====== Provided material

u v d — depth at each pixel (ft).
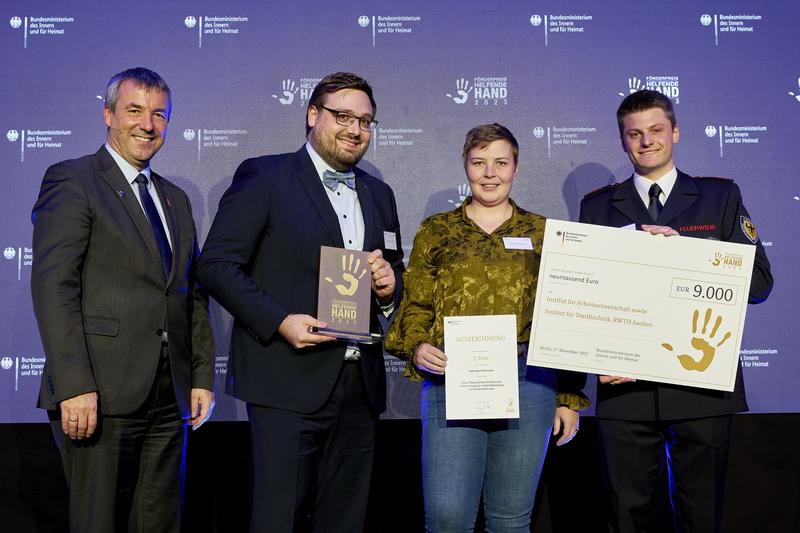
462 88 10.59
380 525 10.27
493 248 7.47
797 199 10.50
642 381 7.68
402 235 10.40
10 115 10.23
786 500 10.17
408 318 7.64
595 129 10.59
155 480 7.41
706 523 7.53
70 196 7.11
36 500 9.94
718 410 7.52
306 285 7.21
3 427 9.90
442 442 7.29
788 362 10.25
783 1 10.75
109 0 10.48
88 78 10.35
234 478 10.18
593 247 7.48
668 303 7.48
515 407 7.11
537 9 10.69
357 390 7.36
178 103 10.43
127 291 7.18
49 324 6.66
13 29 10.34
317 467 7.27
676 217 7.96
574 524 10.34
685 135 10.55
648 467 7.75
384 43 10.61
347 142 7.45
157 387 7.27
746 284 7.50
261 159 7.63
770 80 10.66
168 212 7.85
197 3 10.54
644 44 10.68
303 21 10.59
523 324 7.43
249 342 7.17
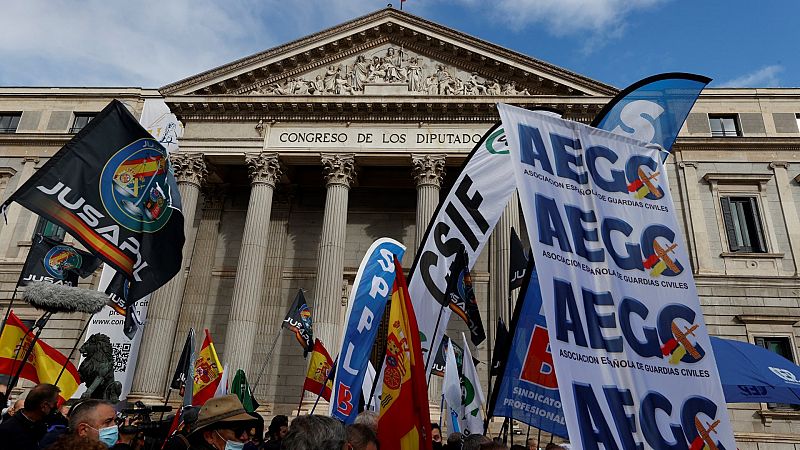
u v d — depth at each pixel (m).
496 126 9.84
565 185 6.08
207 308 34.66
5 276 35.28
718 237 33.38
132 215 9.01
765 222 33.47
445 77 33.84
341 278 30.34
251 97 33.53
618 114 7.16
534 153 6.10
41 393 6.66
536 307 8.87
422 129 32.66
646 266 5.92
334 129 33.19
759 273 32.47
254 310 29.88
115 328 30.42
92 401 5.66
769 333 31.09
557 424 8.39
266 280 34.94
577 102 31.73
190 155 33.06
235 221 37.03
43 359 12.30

============
====== Provided material

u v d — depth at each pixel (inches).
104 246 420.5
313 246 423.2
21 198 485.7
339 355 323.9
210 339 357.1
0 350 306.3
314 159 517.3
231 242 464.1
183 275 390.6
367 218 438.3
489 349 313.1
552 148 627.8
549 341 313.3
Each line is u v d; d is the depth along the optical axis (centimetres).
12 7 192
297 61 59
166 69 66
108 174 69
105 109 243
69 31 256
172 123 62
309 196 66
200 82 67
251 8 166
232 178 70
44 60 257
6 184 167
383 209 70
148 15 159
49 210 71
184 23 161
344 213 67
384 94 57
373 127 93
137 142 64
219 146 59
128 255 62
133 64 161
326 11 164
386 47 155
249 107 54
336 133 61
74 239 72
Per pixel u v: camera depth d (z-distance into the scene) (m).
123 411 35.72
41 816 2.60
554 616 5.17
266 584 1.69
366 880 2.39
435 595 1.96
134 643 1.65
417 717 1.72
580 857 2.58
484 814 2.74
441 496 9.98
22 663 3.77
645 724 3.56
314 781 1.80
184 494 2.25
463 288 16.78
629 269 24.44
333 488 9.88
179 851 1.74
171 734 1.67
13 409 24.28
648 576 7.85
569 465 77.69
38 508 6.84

============

• **Work to be completed**
Pick out every line of the listing containing the word "depth", and show those lines.

• **Exercise solution**
u v d — depth at each pixel (ft).
u v d — depth at each pixel (m).
u v d — depth at each pixel (inches).
Each line is u v d; d is the depth along the optical axis (centimetres).
Per pixel u v: camera depth d (z-distance into the scene) (m).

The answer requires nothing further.